9. Related Topics to Study Next

Topic Connection
Code on Wages, 2019 MGNREGA wages are divorced from this national minimum wage framework — a key reform debate
Direct Benefit Transfer (DBT) & Aadhaar ABPS is the payment backbone; exclusion errors and coverage gaps are directly linked
Rural Poverty & SECC Data MGNREGA targeting draws on Socio-Economic Caste Census; understanding beneficiary identification is essential
Pradhan Mantri Awaas Yojana – Gramin (PMAY-G) Often converged with MGNREGA for labour component; tests knowledge of scheme convergence
Social Audit (CAG & community audits) Section 17 of MGNREGA mandates social audit — connects to accountability and governance
National Social Assistance Programme (NSAP) Companion rural welfare scheme; both target the same vulnerable population
Fiscal Federalism & Centrally Sponsored Schemes MGNREGA cost-sharing (Centre–State split: 90:10 for most components) is a federalism flashpoint
15th Finance Commission Recommendations Tied grants and rural local bodies' fiscal capacity directly affect MGNREGA delivery

10. Common Errors / Trap Areas

  1. Wrong ministry: MGNREGS is under Ministry of Rural Development, NOT Ministry of Labour & Employment — frequently confused.

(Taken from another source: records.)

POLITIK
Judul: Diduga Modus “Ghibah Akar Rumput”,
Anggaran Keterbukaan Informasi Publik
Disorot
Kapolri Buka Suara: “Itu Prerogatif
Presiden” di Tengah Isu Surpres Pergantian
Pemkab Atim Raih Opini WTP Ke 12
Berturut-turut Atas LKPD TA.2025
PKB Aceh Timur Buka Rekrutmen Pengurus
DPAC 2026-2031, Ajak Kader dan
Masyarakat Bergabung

  2. Individual vs. Household guarantee: The 100-day guarantee is per household, not per worker — MCQs often test this.
  3. Unemployment allowance funder: Paid by State government (not Centre) when work is not provided within 15 days — a critical statutory distinction under Schedule II.

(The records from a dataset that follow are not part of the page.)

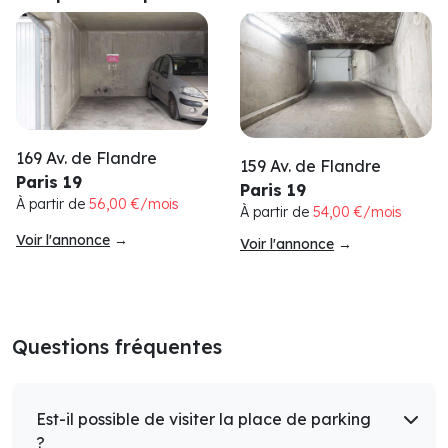
169 Av. de Flandre
159 Av. de Flandre
Paris 19
Paris 19
À partir de
56,00 €/mois
À partir de
54,00 €/mois
Voir l'annonce
→
Voir l'annonce
→
Questions fréquentes
Est-il possible de visiter la place de parking
?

  4. MGNREGA vs. NFSA: Both are rights-based statutes from UPA era; don't conflate — MGNREGA (2005) is employment; NFSA (2013) is food security.
  5. Wage revision index: Uses CPI-AL, not CPI-Rural or WPI — the specific index is a standard MCQ trap.
  6. "Demand-driven" claim vs. reality: Prelims options sometimes frame MGNREGA as supply-driven; it is constitutionally and statutorily demand-driven — though fund shortfalls create de facto supply constraints.